The amount of information residing only in the cloud is relatively small today, especially compared to what it will be in less than two years, when a predicted 10 percent of all data will be maintained in a cloud. Moving to a cloud-based infrastructure requires choosing a database that can fully use all the benefits the cloud provides: transparent elasticity, transparent scalability, high availability, strong security, easy data distribution, data redundancy, support for all data formats, simple manageability, and low cost.
The amount of information that currently resides only in the cloud is small, but that’s about to change. A recent study by IT industry analyst group IDC estimates that cloud computing accounts
for less than 2 percent of IT spending today, but by 2015, nearly 20 percent of all information will be “touched” (stored or processed) in a cloud. Moreover, IDC predicts that by that same year, as
much as 10 percent of all data will be maintained in a cloud. Despite the growing movement toward cloud computing, some IT professionals remain standofﬁsh toward the idea of porting a company’s data onto a public cloud computing platform such as Amazon, Rackspace, and others. This position is understandable, given the current confusion over whether running a database in a cloud environment actually delivers tangible beneﬁts – technical and otherwise –over keeping that same data on-premise.
Whether deciding to move a small or signiﬁcant amount of data to a cloud database, today’s IT decision-makers need to understand whether the solution they’re considering is designed and/or
implemented in a way that utilizes all the beneﬁts and promises of cloud computing. This paper examines those key characteristics and discusses how Apache Cassandra™ stacks up from an evaluation perspective.
Why Move to a Cloud Database?
First, it should be understood that a cloud database is more than simply taking traditional relational database management system (RDBMS) software and running an instance of it on a cloud platform such as Amazon. Such a deployment in no way maximizes the capabilities of a cloud-computing environment.
But what constitutes a cloud-ready database? What features and functionalities must the database have to deliver on the potential that cloud computing offers? What follows is a discussion of some of the key promises of the cloud and the types of features a database should have to supply real beneﬁts in a cloud environment.

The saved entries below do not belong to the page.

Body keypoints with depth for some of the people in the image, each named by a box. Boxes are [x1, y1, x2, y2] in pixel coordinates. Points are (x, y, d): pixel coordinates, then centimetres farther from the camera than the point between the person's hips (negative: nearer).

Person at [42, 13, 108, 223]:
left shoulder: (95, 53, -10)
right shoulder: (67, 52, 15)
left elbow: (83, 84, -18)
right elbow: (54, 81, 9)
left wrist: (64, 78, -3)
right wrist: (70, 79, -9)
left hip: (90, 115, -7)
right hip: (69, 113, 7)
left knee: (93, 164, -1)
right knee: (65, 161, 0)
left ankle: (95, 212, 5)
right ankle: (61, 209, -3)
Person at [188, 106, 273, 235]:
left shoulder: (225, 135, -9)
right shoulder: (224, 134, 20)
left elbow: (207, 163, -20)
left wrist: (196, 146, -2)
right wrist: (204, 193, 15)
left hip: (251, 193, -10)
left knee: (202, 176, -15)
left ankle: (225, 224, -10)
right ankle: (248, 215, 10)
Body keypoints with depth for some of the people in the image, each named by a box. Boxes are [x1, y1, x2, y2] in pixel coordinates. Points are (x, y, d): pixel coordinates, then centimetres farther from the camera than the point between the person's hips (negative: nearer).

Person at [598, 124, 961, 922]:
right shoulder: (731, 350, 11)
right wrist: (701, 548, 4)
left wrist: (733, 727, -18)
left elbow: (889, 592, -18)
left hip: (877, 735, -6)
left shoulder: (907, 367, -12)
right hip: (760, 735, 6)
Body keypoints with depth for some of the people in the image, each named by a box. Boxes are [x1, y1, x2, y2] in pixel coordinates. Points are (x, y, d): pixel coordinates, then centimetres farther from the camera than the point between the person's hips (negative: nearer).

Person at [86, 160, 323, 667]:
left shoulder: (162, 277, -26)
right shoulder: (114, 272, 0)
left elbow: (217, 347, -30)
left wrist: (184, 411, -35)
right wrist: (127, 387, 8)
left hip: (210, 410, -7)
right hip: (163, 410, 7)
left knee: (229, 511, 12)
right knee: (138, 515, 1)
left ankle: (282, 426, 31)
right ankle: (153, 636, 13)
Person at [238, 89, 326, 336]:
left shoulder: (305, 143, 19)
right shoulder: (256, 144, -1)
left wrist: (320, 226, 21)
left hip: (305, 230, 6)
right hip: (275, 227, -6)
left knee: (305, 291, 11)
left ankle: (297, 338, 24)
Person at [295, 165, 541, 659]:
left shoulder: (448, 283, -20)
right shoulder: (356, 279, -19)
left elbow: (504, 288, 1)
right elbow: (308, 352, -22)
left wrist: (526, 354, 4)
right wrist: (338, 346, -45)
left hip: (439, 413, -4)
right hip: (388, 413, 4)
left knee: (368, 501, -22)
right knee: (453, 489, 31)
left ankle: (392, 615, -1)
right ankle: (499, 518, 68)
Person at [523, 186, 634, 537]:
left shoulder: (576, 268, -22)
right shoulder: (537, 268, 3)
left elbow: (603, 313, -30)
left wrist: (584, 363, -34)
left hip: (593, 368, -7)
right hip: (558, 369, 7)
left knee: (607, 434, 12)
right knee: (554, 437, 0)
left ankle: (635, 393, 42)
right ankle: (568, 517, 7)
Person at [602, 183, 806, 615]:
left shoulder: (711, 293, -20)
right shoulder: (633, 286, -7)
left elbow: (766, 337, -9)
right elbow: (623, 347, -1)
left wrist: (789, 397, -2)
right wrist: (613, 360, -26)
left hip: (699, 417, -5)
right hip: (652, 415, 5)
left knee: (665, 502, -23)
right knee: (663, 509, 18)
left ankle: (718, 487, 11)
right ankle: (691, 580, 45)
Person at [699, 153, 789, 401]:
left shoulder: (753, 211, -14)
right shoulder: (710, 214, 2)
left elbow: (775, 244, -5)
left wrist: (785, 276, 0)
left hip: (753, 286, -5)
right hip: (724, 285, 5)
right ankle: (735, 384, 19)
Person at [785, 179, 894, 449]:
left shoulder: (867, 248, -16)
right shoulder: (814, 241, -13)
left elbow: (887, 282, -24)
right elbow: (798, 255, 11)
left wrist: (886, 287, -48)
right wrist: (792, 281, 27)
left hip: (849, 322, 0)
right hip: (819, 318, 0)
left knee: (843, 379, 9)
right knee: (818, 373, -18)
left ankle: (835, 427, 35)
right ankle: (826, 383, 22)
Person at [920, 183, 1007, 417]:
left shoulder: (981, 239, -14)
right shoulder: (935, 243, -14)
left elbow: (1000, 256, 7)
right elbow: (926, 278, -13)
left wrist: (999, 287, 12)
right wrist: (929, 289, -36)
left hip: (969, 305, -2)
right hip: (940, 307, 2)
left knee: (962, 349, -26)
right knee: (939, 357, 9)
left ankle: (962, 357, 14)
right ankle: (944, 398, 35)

- The Cloud Promises Transparent Elasticity
- The Cloud Promises Transparent Scalability
- The Cloud Promises High Availability
- The Cloud Promises Easy Data Distribution
- The Cloud Promises Redundancy
- The Cloud Promises Support for All Data Types
- The Cloud Promises Easier Manageability
- The Cloud Promises Lower Cost
What Is Apache Cassandra?
Apache Cassandra is a highly scalable and high-performance distributed database management system that excels at being a real-time datastore (i.e., the “system of record”) for online/transactional applications that need extremely fast read and write operations. Cassandra can manage the distribution of data across multiple data centers and offers incremental scalability with no single point of failure.

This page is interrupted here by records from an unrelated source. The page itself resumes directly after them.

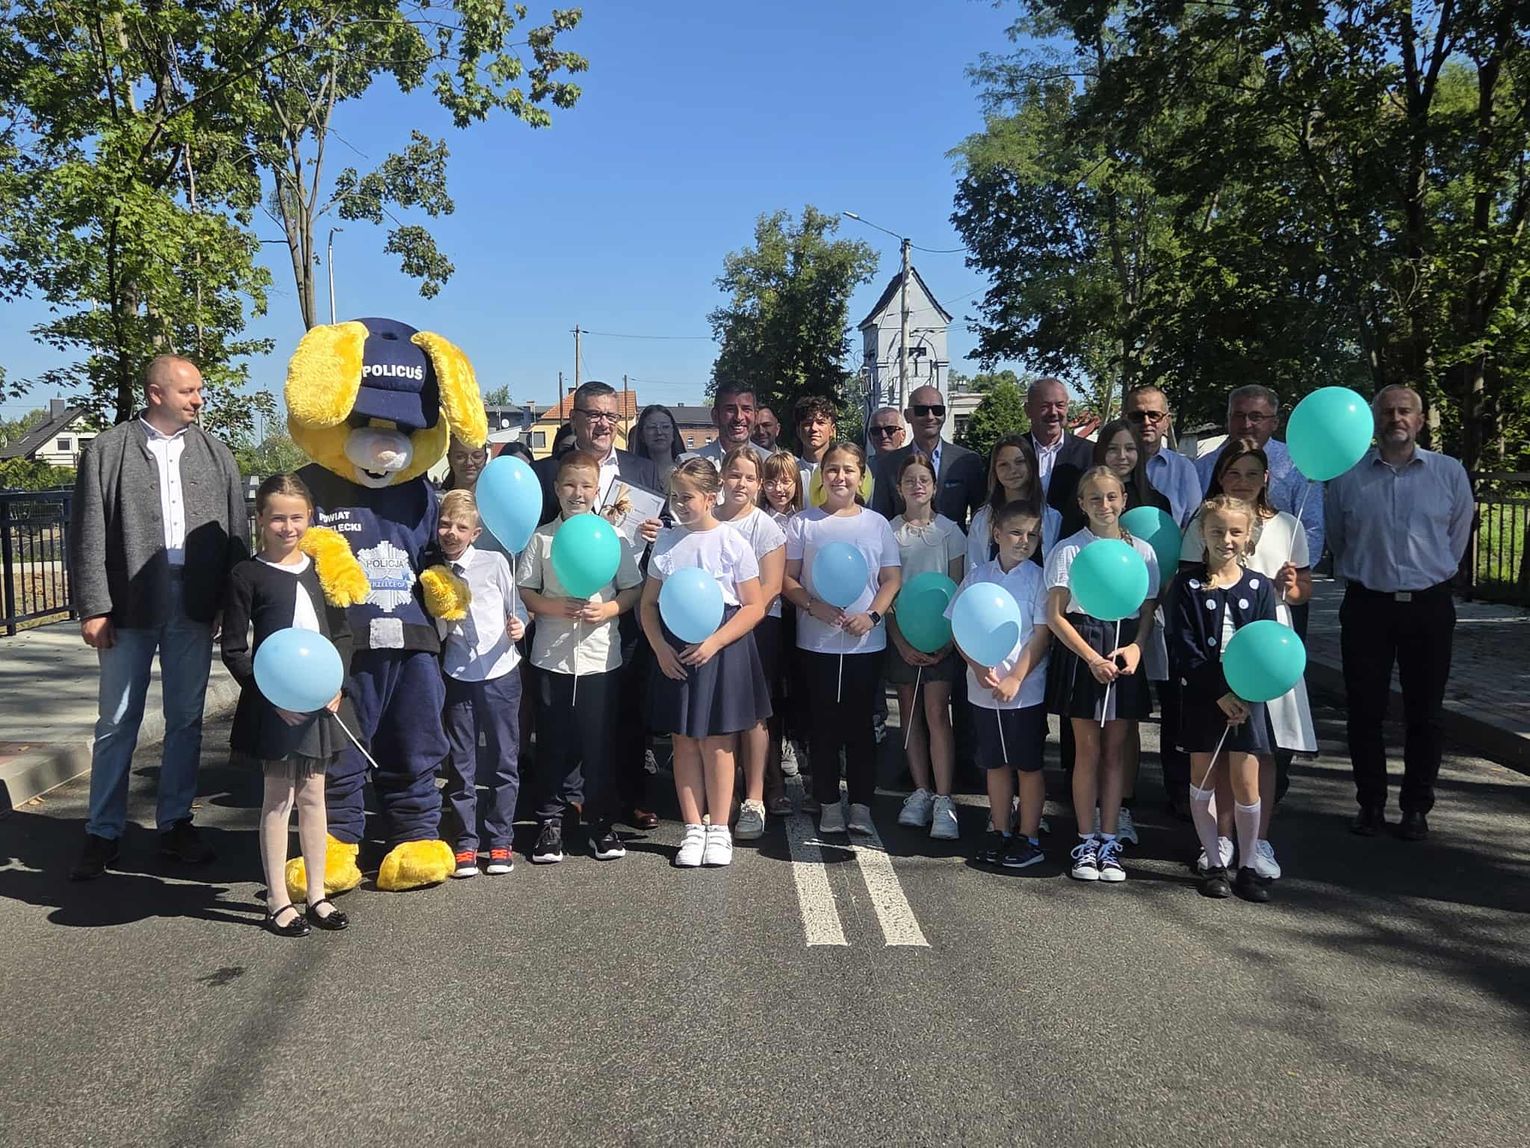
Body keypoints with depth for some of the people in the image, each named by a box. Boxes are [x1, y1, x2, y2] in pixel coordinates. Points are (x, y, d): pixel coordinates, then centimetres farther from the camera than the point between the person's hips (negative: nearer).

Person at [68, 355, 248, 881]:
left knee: (186, 719, 10)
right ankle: (103, 832, 17)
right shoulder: (107, 450, 1)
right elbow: (88, 534, -3)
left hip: (194, 604, 2)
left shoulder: (215, 453, 8)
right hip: (130, 604, -2)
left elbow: (237, 530, 6)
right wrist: (93, 608, -8)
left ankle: (175, 822, 23)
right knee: (117, 722, 6)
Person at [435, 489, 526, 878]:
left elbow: (515, 606, 5)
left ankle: (501, 842, 18)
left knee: (503, 760, 6)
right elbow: (435, 630, 9)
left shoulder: (495, 562, -4)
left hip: (500, 672, -2)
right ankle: (464, 844, 16)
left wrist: (519, 625, -16)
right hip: (457, 675, 2)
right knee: (460, 764, 6)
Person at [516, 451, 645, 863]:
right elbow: (525, 591, 3)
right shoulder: (541, 537, 4)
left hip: (600, 655, 0)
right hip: (551, 655, 0)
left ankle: (602, 822, 18)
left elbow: (633, 589, 5)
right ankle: (551, 821, 18)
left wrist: (607, 610, -13)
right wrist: (555, 608, -15)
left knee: (600, 743, 6)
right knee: (555, 743, 6)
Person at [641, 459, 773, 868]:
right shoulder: (666, 543, 5)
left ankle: (719, 829, 14)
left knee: (716, 742, 2)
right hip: (675, 653, 3)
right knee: (684, 741, 7)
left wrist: (713, 643, -15)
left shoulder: (733, 543, -5)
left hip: (721, 650, -3)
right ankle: (692, 829, 16)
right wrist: (660, 648, -7)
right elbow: (649, 604, 9)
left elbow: (754, 607, -6)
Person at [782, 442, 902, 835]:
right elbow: (787, 578, 0)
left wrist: (872, 615, -11)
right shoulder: (803, 523, 1)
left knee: (860, 724, 7)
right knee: (823, 724, 7)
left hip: (866, 642, 1)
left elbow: (891, 579, 5)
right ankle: (829, 803, 17)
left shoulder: (877, 523, 5)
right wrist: (814, 606, -16)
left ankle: (861, 804, 16)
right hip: (816, 642, 0)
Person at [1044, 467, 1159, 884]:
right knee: (1088, 750, 2)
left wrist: (1136, 647, -11)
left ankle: (1109, 842, 15)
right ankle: (1086, 842, 12)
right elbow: (1055, 615, -6)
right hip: (1080, 651, -2)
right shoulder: (1067, 550, -2)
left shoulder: (1142, 550, 7)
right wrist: (1091, 657, -15)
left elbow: (1148, 612, 8)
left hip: (1126, 650, 3)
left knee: (1115, 752, 7)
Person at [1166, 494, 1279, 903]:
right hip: (1202, 697, -1)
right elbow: (1184, 649, -8)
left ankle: (1246, 866, 15)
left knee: (1246, 785, 1)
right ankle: (1214, 864, 19)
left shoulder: (1259, 587, 3)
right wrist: (1220, 693, -15)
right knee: (1203, 782, 6)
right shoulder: (1188, 586, -2)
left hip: (1248, 698, 1)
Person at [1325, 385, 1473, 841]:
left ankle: (1417, 807, 18)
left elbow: (1457, 536, 14)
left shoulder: (1450, 473, 2)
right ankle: (1371, 803, 17)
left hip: (1429, 605, 0)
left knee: (1424, 713, 6)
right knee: (1365, 712, 4)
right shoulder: (1347, 476, 1)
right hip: (1366, 605, 0)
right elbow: (1334, 538, 14)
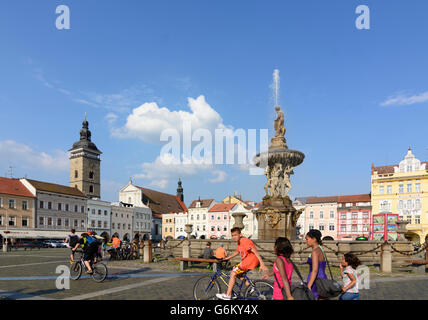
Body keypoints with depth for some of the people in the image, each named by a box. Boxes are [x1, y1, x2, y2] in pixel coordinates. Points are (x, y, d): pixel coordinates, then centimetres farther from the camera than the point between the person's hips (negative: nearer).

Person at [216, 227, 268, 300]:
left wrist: (262, 264, -33)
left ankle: (227, 295, -3)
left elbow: (255, 252, -26)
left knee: (233, 273, -8)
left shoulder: (245, 241, -19)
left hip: (250, 261, -10)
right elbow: (237, 252, 28)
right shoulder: (239, 243, 10)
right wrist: (227, 258, 25)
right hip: (245, 261, 10)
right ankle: (249, 284, 15)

Cassandra was originally incubated at Facebook and is based upon Google’s BigTable and Amazon’s Dynamo software. The end result is an extremely scalable and fault-tolerant data
infrastructure that solves both small and big data problems, handles write-intensive user trafﬁc, delivers sub-millisecond caching layer reads, and supports demanding workloads involving
petabytes of data.
Cassandra is built with the assumption that failures can and will occur in a data center or cloud infrastructure. Therefore, data redundancy to protect against hardware failure and other data loss
scenarios is built into and managed transparently by Cassandra. Furthermore, this capability can be conﬁgured so that big data applications can use a single large database distributed across multiple, geographically dispersed data centers, between different physical racks in a data center, and between public cloud providers and on-premise managed data centers.